Inside the Sky: A Meditation on Flight, by William Langewiesche (Pantheon, $24). Like the best athletes, the most daring pilots are not ordinarily blessed with a surplus ability to help us clearly understand how they perform their wondrous feats. In this case, however, the author, a longtime adventurous pilot and an inveterate wanderer (his last book was the acclaimed Sahara Unveiled), has just such a talent in ample supply, and he helps us to see flying afresh. Humankind may have become jaded about gaining its wings, he argues, but "of all inhabited places the sky remains the strangest," and it is still too early in our airborne existence to assume we know all that flight means. He is particularly lucid in describing the physical component of being a pilot and the point at which our physiological capabilities leave off and our dependence on mechanical instruments begins. In a somewhat hair-raising chapter on flying in bad weather — which Langewiesche often does on purpose, though in a decidedly non-daredevil spirit — the reader learns that "the secret of good storm flying is to stay low, in slow and vulnerable airplanes, and to resist the pursuit of performance." Given the author's frank approach to the subject of crashes, his might not be the book to read on your next bumpy cross-country flight, but it deserves a permanent place on the short list of books that illuminate "the inner world of sky."
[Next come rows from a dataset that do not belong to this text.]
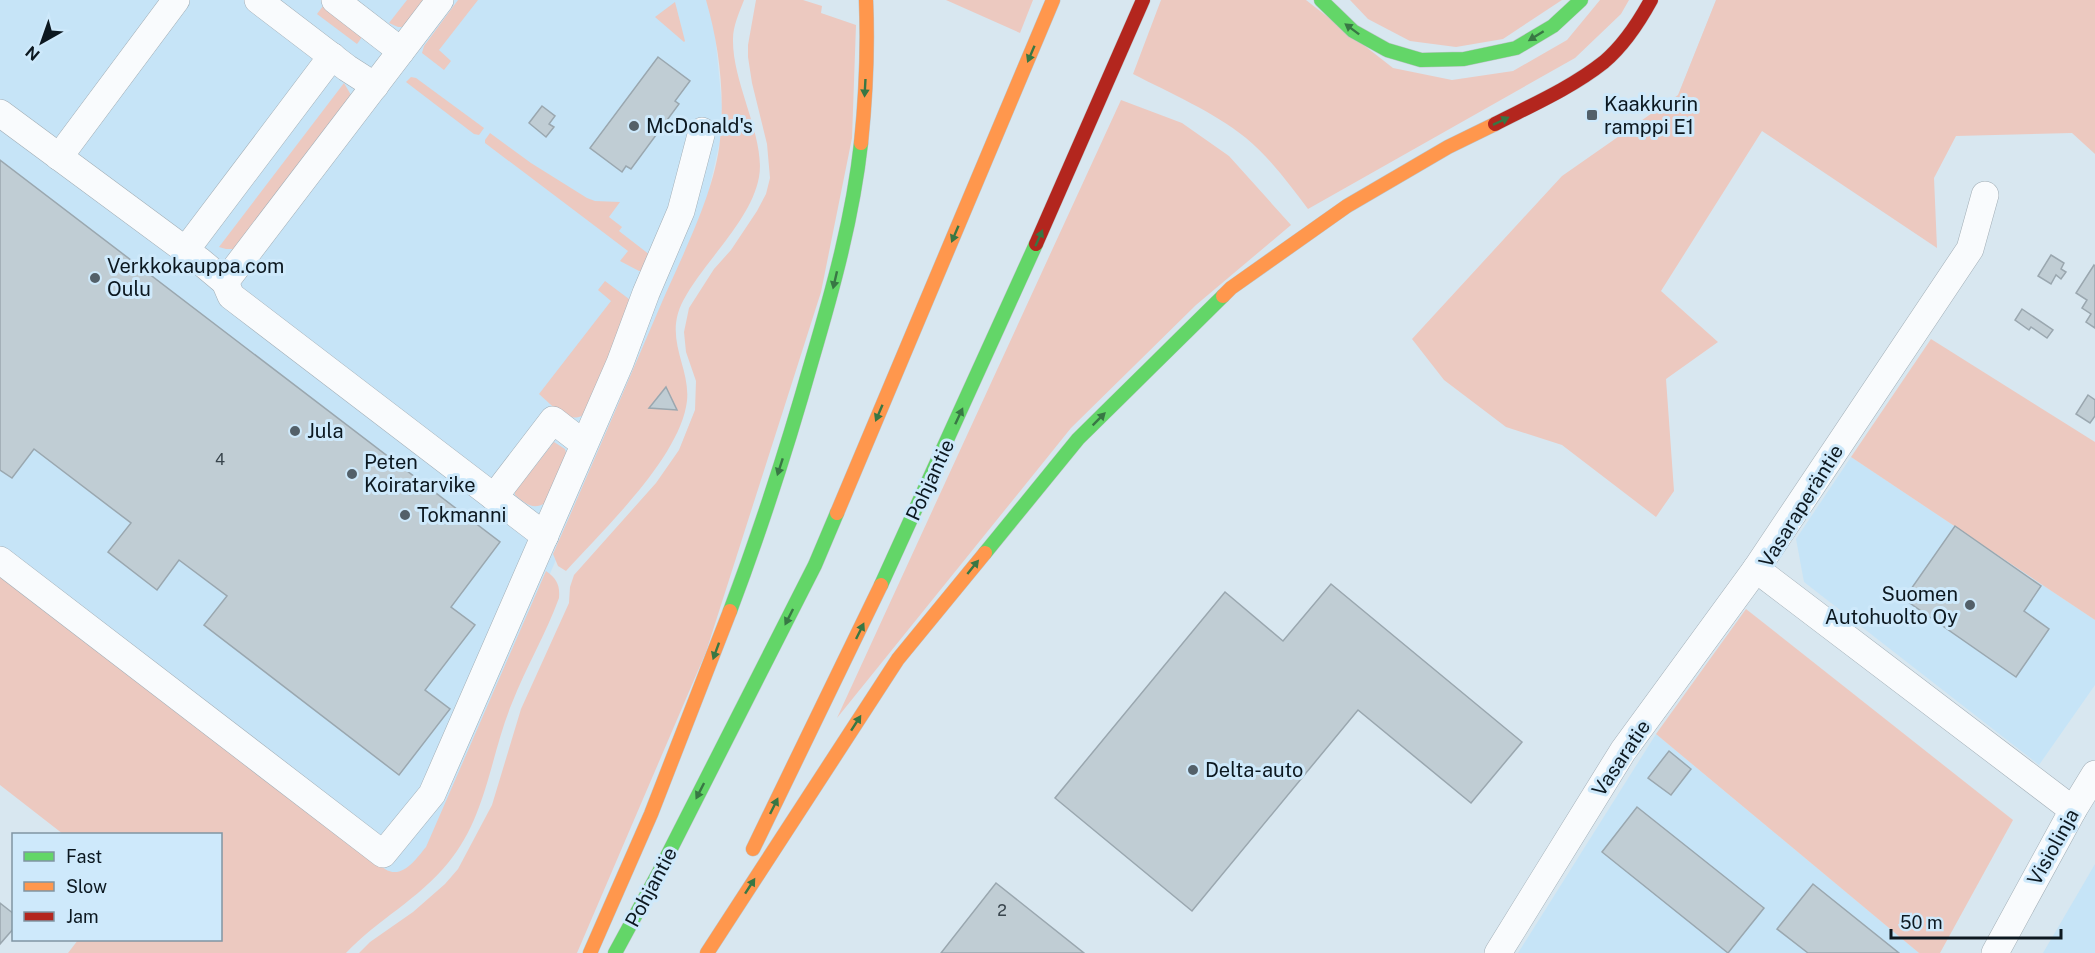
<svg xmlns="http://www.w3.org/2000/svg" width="2095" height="953" viewBox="0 0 2095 953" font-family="'Public Sans',sans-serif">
<rect width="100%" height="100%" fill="#d8e7f0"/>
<!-- built -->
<g fill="#c6e4f7">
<path d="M0 0H707L715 33 722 106 720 141 707 199 683 264 427 860 381 891 0 599Z"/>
<path d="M1851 457 2095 620V685L2039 765 1804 582 1796 539Z"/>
<path d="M1656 734 1919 953H1518Z"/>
<path d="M2095 864V953H2043L2084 883Z"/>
</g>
<!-- green -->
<g fill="#ecc9c0">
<path d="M407 0H427L403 27H398L389 23Z"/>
<path d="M458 0H478L439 50 451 61 444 70 422 53 424 46Z"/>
<path d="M706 0H744C739 13 733 26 733 39 732 83 766 138 759 177 751 221 704 261 683 301 662 341 694 370 686 407 675 462 603 530 566 571L558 566 553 554C590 470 626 386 662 302 683 254 715 192 720 140 725 93 719 45 706 0Z"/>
<path d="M756 0H803L822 6 821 13 856 25 852 138 821 292 706 652 577 953H359L370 942 413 912 445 884 458 869 492 805 521 709 569 603 570 587 574 575 656 483 679 450 695 410 696 381 686 352 684 332 689 308 714 269 731 250 757 211 766 194 770 178 767 144 752 83 748 57V45Z"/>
<path d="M946 0H1033L1020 33Z"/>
<path d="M1161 0H1306L1393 68 1452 80 1513 71 1567 40 1600 0H1629L1621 14 1575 58 1308 209C1289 184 1270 158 1246 138 1214 112 1170 93 1133 74Z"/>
<path d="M1350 0H1562L1503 39 1456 47 1410 41 1368 19Z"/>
<path d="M1716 0H2095V154L2072 133 1956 136 1934 178 1937 248 1762 131 1661 291 1718 342 1666 379 1674 491 1656 517 1562 445 1506 427 1444 380 1412 339 1562 176 1678 95Z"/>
<path d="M675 2 685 41 684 42 655 17Z"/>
<path d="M323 6 362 37 357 44 317 14Z"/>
<path d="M411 77 416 78 484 128 479 135 474 134 406 82Z"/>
<path d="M344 83 351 95 234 249H226L219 247Z"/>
<path d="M1121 100 1182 123 1229 156 1291 225 1196 305 1071 428 837 718Z"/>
<path d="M490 133 531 163 587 198 595 201 620 202 609 217 622 227 619 231 650 255 645 271H639L620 261 628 251 485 143V140Z"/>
<path d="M605 281 629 299 631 306 583 415C568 425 550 403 539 394L611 301 598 290Z"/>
<path d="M1931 339 2095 442V620L1851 457Z"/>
<path d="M554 442 565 449 566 453 545 503C533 511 525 503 515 495V492Z"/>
<path d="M546 571C557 579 560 585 559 598 546 634 526 667 512 703 490 756 487 816 448 863 419 899 377 920 346 953H68L78 940H220V834H63L0 785V576L385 869C402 880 416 859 426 847Z"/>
<path d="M1746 609 2013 820 1940 953H1919L1656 734Z"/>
</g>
<!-- building -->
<g fill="#c0cdd4" stroke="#9aa7af" stroke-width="1.5">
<path d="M658 57 690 81 675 101 679 104 631 169 626 166 622 172 590 148Z"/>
<path d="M542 106 555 116 549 124 554 127 546 137 529 123Z"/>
<path d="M0 160 500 542 451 607 475 625 425 690 450 709 399 775 204 625 227 596 179 560 157 590 108 552 131 523 34 449 12 478 0 470Z"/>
<path d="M2051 255 2064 263 2061 269 2066 272 2061 279 2056 275 2051 284 2038 276Z"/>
<path d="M2094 265 2095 266V328L2086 322 2091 314 2082 308 2087 300 2076 293Z"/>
<path d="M2022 309 2053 330 2047 338 2031 327 2029 330 2015 320Z"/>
<path d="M666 387 677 410 649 408Z"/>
<path d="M2088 395 2095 400V416L2090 423 2076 414Z"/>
<path d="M1955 526 2041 586 2024 611 2049 629 2016 677 1904 599Z"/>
<path d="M1331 584 1522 742 1471 803 1358 710 1192 911 1055 798 1225 592 1283 641Z"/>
<path d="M1669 751 1691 769 1671 795 1648 778Z"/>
<path d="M1637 807 1764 908 1728 953 1602 852Z"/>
<path d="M996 883 1084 953H941Z"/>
<path d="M1813 884 1899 953H1808L1777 929Z"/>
<path d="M0 903 14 914V928L0 944Z"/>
</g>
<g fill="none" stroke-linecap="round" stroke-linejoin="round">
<!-- street casing -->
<g stroke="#a2aeb6" stroke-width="28">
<g id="street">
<path d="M258 0 347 68 375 86"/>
<path d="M335 0 401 51"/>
<path d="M0 113 200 261 225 282 231 296 545 536"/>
<path d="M59 157 176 0"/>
<path d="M1985 195 1970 249 1756 569 2073 810"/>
<path d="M185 251 332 56"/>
<path d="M225 282 440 0"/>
<path d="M494 497 553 420 584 444"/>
<path d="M0 560 383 854 432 794 620 363 646 293 681 211 702 131"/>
<path d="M1498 953 1623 751 1756 569"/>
<path d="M1995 953 2073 810 2095 774"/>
</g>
</g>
<!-- fast casing -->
<g stroke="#bcc4c8" stroke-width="15">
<g id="fast">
<path d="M1321 0 1353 31 1387 50 1421 60 1464 59 1516 48 1553 26 1581 0"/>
<path d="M985 553 1078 439 1223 296"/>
<path d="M881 585 1036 244"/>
<path d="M730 611C761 529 788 445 812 360 833 289 853 216 861 143"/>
<path d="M615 953 659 872 815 565 837 513"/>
</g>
</g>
<!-- slow casing -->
<g stroke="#bcc4c8" stroke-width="15">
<g id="slow">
<path d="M861 143C866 95 868 48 866 0"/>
<path d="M1223 296 1231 288 1347 206 1448 147 1495 124"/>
<path d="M837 513 1053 0"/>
<path d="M753 849 881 585"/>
<path d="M590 953 651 814 730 611"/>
<path d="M707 953 898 659 985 553"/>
</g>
</g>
<!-- jam casing -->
<g stroke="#bcc4c8" stroke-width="15">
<g id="jam">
<path d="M1495 124C1532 105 1571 88 1604 62 1623 46 1639 22 1651 0"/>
<path d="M1036 244 1143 0"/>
</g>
</g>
<!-- street -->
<use href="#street" stroke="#f9fbfd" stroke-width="27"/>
<!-- fast -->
<use href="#fast" stroke="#63d668" stroke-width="14"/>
<!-- slow -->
<use href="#slow" stroke="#ff974d" stroke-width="14"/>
<!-- jam -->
<use href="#jam" stroke="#b3261e" stroke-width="14"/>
</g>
<!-- one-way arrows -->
<defs><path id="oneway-solid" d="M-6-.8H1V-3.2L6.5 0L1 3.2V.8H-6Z" transform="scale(1.5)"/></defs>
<g fill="#387744">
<use href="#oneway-solid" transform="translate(1352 29) rotate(-143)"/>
<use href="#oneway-solid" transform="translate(1536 36) rotate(148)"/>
<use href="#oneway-solid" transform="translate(1031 54) rotate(113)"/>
<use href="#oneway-solid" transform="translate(865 88) rotate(93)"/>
<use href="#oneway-solid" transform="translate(1501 121) rotate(-26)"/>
<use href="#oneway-solid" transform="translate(955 234) rotate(113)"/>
<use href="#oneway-solid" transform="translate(1039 238) rotate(-66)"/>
<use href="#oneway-solid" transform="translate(835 280) rotate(103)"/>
<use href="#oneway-solid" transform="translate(879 413) rotate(113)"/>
<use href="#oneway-solid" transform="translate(959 416) rotate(-65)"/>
<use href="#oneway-solid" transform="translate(1099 419) rotate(-45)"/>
<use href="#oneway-solid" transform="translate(780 467) rotate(108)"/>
<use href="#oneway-solid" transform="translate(973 567) rotate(-51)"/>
<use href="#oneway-solid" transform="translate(789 617) rotate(117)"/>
<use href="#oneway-solid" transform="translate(860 631) rotate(-64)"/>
<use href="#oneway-solid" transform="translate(716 651) rotate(110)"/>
<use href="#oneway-solid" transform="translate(856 723) rotate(-57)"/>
<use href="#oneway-solid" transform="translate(700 791) rotate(117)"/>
<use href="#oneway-solid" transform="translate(774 806) rotate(-64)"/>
<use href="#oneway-solid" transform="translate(750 886) rotate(-57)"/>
</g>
<!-- markers -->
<g fill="#536069" stroke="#cee9fb" stroke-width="2">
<rect x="1586" y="109" width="12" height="12" rx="3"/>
<circle cx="634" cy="126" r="6"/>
<circle cx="95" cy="278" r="6"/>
<circle cx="295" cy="431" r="6"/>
<circle cx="352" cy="474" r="6"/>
<circle cx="405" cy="515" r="6"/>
<circle cx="1970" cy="605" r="6"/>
<circle cx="1193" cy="770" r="6"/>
</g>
<g text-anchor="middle" stroke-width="6" stroke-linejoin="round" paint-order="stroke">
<!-- number labels -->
<g font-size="16" fill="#39454d">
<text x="220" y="465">4</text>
<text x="1002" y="916">2</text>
</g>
<!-- poi labels -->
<g font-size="20" fill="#0c1820" stroke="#cee9fb" text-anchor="start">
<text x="1604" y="111">Kaakkurin<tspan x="1604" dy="23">ramppi E1</tspan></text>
<text x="646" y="133">McDonald's</text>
<text x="107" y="273">Verkkokauppa.com<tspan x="107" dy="23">Oulu</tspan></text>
<text x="307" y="438">Jula</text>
<text x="364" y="469">Peten<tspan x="364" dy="23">Koiratarvike</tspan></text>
<text x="417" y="522">Tokmanni</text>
<text x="1958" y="601" text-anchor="end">Suomen<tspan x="1958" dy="23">Autohuolto Oy</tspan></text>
<text x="1205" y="777">Delta-auto</text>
</g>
<!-- street labels -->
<g font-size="20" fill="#0c1820" stroke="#cee9fb">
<text transform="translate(930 480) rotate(-65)" y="7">Pohjantie</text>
<text transform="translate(1801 506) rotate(-58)" y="7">Vasaraperäntie</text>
<text transform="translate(1621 758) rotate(-56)" y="7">Vasaratie</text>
<text transform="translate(2053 847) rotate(-61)" y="7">Visiolinja</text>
<text transform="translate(651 887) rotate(-62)" y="7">Pohjantie</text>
</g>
</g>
<!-- legend -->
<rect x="12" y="833" width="210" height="108" fill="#cee9fb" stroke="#8095a3" stroke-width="1.5"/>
<rect x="24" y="852" width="30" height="9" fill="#63d668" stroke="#8095a3" stroke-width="1.5"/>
<text x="66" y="863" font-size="18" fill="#0c1820">Fast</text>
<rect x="24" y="882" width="30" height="9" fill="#ff974d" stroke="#8095a3" stroke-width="1.5"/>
<text x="66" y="893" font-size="18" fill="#0c1820">Slow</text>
<rect x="24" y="912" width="30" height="9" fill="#b3261e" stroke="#8095a3" stroke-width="1.5"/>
<text x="66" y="923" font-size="18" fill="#0c1820">Jam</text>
<!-- north arrow -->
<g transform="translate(42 42) rotate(220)" stroke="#cee9fb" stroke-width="4.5" paint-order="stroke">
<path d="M0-4.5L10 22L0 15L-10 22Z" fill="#0c1820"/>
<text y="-9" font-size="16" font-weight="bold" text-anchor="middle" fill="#0c1820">N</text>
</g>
<!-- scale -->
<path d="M1891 929v9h170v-9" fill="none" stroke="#0c1820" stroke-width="3"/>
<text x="1900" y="929" font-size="18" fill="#0c1820" stroke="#cee9fb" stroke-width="4.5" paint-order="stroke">50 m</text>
</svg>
The Beach: The History of Paradise on Earth, by Lena Lencek and Gideon Bosker (Viking Press, $26). It's more challenging than the kind of book most of us ordinarily choose for beach reading, but this anecdotal history of le monde de la plage — by a professor of Russian and a doctor who write breezy pop-culture studies on the side — will make you feel pleasantly virtuous, as though you're watching a PBS documentary while simultaneously soaking up rays. For centuries, from the beach-blanket bingo of ancient Romans to spring break at Daytona Beach, seaside life has been an ever-changing fashion parade (involving a varying extent of bare skin) in search of an ideal summer. But some things remain the same: "In the presence of the timeless wash of waves, the sibilance of sand, and the warm kiss of the sun," the authors remind us, it is possible "to forget the nagging sense of fealty to cash, work, and responsibility." Amen.